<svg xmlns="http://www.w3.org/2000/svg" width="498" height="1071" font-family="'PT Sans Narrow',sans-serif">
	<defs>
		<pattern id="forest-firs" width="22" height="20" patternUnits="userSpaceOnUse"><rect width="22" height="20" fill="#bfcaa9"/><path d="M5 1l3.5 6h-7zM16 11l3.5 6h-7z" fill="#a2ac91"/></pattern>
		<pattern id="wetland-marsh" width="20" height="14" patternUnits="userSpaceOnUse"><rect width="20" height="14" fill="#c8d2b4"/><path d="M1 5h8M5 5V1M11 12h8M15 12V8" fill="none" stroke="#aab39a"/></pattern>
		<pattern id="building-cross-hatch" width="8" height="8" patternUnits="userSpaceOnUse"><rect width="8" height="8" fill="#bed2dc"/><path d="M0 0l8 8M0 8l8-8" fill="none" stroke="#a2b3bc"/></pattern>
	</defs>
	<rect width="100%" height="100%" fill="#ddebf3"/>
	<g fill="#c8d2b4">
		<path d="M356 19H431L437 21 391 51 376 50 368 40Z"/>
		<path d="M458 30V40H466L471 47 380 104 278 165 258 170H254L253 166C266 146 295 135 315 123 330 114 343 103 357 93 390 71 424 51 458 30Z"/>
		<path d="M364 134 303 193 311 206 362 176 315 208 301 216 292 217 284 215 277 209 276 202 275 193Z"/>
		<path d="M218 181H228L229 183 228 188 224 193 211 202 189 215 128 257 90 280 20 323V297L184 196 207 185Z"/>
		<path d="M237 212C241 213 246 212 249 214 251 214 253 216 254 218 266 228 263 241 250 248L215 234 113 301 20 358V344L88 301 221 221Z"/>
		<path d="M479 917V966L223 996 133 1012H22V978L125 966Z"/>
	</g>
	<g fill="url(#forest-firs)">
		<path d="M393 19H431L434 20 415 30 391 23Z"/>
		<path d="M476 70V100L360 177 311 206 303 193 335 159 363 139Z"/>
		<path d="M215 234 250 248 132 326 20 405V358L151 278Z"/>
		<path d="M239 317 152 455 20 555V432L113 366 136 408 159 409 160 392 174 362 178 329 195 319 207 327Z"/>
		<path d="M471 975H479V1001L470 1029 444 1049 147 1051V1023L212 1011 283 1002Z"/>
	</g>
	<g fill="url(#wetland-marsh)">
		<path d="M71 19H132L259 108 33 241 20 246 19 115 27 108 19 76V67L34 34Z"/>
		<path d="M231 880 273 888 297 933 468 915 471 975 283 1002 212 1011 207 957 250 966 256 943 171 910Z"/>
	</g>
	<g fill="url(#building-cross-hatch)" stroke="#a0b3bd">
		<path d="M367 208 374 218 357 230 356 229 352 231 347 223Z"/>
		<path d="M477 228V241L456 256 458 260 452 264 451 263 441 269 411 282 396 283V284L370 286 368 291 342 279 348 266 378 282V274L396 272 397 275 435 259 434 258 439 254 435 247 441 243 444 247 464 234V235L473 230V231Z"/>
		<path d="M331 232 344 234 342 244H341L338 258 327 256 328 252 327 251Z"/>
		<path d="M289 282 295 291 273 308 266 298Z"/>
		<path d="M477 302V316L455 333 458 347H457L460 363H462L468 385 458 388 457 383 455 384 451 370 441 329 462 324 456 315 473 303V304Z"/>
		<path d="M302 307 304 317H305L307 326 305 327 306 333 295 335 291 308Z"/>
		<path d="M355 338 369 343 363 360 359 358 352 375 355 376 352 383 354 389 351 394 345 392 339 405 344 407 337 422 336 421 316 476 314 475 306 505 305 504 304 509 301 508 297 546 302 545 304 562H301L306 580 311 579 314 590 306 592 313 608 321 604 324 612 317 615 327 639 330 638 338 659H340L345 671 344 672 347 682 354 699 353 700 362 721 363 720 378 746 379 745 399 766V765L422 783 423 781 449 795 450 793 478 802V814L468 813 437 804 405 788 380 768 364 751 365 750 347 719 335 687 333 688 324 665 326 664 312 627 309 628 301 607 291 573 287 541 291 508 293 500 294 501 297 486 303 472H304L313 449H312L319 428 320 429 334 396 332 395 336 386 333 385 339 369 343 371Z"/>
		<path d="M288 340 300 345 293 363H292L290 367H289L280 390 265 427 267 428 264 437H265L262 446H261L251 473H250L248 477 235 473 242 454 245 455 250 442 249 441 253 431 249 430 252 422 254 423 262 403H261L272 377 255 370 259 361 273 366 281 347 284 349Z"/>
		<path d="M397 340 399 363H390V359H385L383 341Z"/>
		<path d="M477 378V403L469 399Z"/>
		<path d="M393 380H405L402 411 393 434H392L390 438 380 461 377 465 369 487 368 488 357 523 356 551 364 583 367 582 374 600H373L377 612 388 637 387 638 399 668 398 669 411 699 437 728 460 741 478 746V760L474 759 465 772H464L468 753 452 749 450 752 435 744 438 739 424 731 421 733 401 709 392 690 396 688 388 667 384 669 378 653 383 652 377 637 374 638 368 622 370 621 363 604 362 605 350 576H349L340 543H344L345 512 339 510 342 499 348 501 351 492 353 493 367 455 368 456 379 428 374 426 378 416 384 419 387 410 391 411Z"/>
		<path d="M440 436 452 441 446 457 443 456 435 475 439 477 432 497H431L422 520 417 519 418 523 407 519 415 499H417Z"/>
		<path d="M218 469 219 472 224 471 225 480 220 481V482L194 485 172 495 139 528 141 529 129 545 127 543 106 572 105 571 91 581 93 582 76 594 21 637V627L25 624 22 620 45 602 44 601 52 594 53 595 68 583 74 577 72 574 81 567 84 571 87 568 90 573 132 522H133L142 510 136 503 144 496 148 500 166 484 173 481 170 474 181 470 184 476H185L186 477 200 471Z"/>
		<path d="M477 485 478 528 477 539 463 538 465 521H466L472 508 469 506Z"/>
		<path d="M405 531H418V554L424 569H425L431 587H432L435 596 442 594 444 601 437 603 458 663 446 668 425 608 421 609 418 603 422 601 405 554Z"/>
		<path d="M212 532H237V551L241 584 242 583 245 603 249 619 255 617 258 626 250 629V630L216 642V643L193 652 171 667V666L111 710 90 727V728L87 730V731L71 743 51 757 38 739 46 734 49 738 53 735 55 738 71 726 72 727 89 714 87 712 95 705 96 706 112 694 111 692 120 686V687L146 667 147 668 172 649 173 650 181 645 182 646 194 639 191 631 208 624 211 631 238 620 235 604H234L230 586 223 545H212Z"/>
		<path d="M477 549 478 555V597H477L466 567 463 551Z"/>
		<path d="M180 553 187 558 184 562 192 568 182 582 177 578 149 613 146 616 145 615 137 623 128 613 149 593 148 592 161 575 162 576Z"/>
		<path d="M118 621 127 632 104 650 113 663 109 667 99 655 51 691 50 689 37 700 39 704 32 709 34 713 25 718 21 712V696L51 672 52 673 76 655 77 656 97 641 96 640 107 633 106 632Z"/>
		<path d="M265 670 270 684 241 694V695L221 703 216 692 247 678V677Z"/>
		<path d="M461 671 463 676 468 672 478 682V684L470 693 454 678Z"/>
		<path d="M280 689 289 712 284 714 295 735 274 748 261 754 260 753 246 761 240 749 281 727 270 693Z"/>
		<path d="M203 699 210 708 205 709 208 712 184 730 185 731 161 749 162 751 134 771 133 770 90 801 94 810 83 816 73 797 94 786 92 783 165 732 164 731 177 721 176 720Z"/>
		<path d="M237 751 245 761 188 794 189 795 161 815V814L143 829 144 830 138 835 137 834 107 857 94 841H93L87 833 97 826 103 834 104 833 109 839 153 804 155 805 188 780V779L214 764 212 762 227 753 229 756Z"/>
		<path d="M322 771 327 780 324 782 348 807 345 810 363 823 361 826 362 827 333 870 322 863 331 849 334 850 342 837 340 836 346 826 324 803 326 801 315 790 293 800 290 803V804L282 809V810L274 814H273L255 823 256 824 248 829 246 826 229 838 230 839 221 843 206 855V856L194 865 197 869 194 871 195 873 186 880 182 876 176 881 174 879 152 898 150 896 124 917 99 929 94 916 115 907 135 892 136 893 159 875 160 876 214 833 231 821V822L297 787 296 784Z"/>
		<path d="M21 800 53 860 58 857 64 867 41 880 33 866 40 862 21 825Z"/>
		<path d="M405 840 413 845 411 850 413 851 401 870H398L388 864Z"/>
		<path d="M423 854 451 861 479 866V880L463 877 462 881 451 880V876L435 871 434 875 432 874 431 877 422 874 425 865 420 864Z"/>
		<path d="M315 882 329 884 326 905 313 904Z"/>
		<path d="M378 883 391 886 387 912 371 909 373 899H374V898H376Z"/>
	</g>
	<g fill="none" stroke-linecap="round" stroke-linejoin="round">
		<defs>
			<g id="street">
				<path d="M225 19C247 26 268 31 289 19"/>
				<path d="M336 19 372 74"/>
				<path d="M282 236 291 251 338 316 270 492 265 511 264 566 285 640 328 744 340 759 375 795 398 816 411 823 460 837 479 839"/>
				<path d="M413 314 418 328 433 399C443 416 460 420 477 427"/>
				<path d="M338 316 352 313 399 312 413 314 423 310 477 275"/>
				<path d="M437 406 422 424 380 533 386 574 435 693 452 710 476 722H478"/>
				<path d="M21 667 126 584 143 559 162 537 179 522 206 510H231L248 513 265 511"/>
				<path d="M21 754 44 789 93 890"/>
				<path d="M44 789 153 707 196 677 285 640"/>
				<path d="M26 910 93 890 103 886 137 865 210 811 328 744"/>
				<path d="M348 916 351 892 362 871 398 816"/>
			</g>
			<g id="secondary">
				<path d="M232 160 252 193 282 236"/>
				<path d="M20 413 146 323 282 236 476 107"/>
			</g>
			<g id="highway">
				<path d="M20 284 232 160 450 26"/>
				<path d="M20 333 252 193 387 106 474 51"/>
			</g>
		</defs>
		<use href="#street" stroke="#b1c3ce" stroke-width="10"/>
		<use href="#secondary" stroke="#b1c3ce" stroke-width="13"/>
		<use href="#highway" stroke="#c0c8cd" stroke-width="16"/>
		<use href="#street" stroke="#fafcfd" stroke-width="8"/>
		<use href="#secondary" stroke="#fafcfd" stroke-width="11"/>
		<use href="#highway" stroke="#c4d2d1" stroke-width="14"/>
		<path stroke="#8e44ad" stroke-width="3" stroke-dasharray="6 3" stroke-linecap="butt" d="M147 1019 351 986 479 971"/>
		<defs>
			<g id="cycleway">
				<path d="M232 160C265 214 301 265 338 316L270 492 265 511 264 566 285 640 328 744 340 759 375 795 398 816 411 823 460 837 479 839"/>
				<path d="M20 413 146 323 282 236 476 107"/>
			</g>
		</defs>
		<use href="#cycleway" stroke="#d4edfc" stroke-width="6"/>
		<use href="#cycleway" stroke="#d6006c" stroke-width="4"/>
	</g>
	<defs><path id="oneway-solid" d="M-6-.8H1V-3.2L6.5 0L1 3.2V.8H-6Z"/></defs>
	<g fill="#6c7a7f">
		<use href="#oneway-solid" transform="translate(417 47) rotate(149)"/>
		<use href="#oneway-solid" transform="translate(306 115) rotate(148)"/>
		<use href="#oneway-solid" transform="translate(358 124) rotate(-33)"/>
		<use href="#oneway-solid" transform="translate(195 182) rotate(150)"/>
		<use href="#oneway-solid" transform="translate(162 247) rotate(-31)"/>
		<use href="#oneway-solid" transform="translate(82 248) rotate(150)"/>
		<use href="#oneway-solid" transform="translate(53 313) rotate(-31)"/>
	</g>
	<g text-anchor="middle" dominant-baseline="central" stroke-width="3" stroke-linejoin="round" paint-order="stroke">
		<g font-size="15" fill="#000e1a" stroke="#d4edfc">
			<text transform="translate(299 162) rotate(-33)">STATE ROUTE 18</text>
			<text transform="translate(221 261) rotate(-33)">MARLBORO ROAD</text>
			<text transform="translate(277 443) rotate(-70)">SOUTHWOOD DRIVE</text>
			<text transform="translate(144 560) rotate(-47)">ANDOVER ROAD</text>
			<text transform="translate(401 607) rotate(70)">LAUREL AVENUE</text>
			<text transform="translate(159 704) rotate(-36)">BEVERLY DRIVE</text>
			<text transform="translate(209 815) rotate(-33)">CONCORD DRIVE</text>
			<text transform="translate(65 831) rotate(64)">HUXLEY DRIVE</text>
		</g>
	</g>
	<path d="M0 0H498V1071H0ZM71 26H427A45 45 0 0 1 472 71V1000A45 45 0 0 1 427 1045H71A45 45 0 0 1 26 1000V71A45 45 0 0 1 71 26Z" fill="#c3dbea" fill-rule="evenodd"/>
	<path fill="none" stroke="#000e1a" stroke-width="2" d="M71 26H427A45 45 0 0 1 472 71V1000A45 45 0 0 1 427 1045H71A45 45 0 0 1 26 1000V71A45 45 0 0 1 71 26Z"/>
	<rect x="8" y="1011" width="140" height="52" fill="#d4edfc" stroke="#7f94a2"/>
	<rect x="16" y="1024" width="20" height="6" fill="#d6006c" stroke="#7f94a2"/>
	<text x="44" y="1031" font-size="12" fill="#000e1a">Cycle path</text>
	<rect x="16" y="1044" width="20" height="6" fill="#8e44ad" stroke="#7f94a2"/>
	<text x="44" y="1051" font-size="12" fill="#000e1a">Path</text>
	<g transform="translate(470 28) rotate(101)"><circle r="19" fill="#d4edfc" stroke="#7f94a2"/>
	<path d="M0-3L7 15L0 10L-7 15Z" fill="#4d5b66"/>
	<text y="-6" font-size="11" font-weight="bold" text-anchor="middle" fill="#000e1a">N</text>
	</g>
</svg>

■ INSTRUCTIONS FOR THE TASK ■
From the records above, copy each line where the word "middle" can be found.

■ EXPECTED ANSWER ■
	<g text-anchor="middle" dominant-baseline="central" stroke-width="3" stroke-linejoin="round" paint-order="stroke">
	<text y="-6" font-size="11" font-weight="bold" text-anchor="middle" fill="#000e1a">N</text>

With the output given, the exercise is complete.